A letter from election officials lists the valid citizenship documents needed to register to vote in Kansas for the first time.

The two-tier voting systems in Kansas and Arizona received a double-punch over the last week with dual federal and state court challenges to their new voting laws.

In both states, citizens are required to show proof of citizenship before they register to vote in state elections. But as the result of a June Supreme Court ruling, the rule doesn’t apply in federal elections. This has created a “two-tier” voting system where some citizens can cast a ballot in a presidential election, yet cannot vote for their Secretary of State.

As a result the American Civil Liberties Union filed a lawsuit against Kansas, arguing the new system divides voters into “separate and unequal classes” and denies citizens the right to vote. Kansas state officials told Bloomberg News that as of October over 18,000 residents had been unable to register because of the system. The Brennan Center for Justice based at New York University in conjunction with the League of Women Voters also joined a lawsuit that argues their two-tiered voting violates federal law and undermines Congress’ authority to protect voters.

The system, the federal lawsuit claims, makes voting more difficult for residents and directly conflicts with the League of Women Voter’s mission to register as many voters as possible. “The Kansas and Arizona laws would make it harder for certain citizens to vote,” said Wendy Weiser, who directs the Brennan Center’s Democracy Program and represents the Leagues in this case in a statement. “The Supreme Court this year invalidated Arizona’s law and clearly confirmed Congress’s authority to protect the right to vote in federal elections. This lawsuit by Kansas and Arizona is a transparent attempt to undermine that authority, and it could seriously hurt voters.”

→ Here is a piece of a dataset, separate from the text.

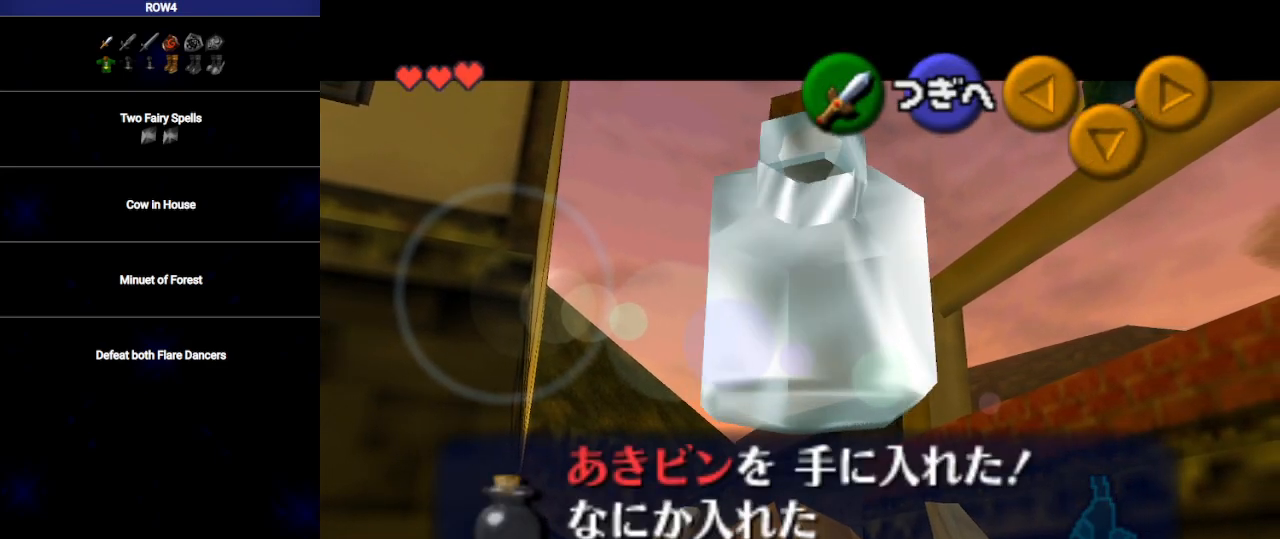
{"buttons": [], "left_stick": "up", "right_stick": "center", "events": [[33, "B", "up"], [133, "B", "down"], [167, "B", "up"], [250, "B", "down"], [317, "B", "up"], [417, "B", "down"], [450, "B", "up"]]}
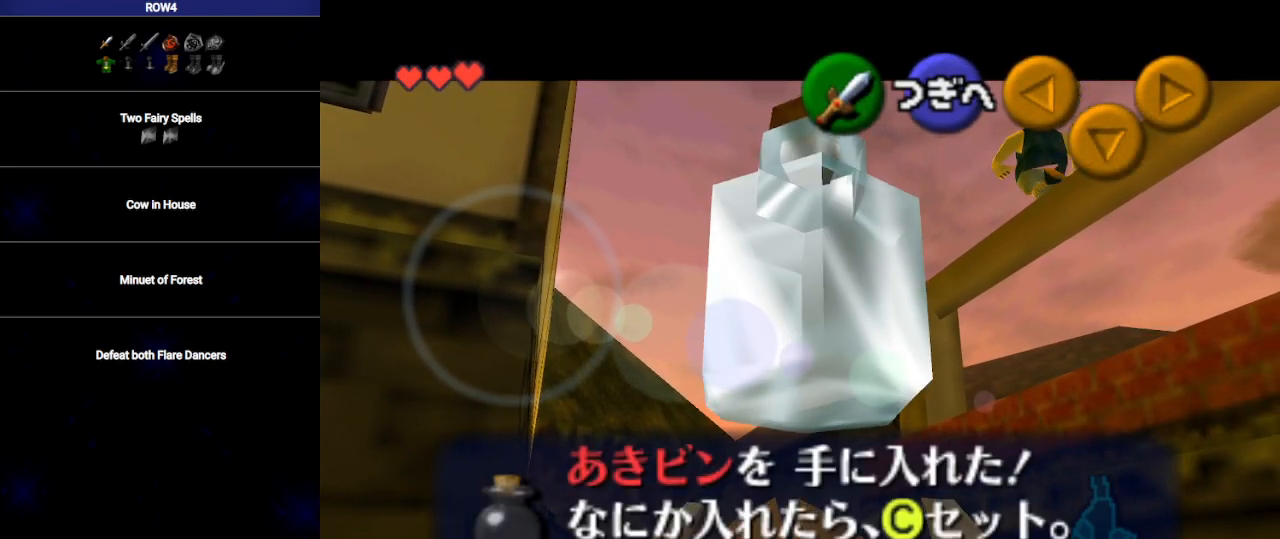
{"buttons": [], "left_stick": "up", "right_stick": "center", "events": [[50, "B", "down"], [67, "B", "up"], [167, "B", "down"], [233, "B", "up"], [317, "B", "down"], [350, "B", "up"], [450, "B", "down"], [500, "B", "up"]]}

In June, the Supreme Court ruled that Arizona’s law that requires voters to confirm their citizenship before registering using the federal form is pre-empted by the National Voter Registration Act’s requirement that all states accept and use the form. Under the 1993 law, voters are required to affirm their citizenship, but they do not have to provide documentation.

In response, both states joined forces and filed a federal lawsuit in August against the U.S. Election Assistance Commission to modify the forms to add the proof-of-citizenship requirement. Their lawsuit, Kansas Secretary of State Kris Kobach told the Kansas City Star, essentially wants to prevent the same thing as the ACLU lawsuit—a two-tier system. Though the results of the two lawsuits would differ significantly.

“They’re suing to stop the very thing I’m trying to stop, which is a two-tiered system,” Kobach said. “Another day, another ACLU lawsuit.”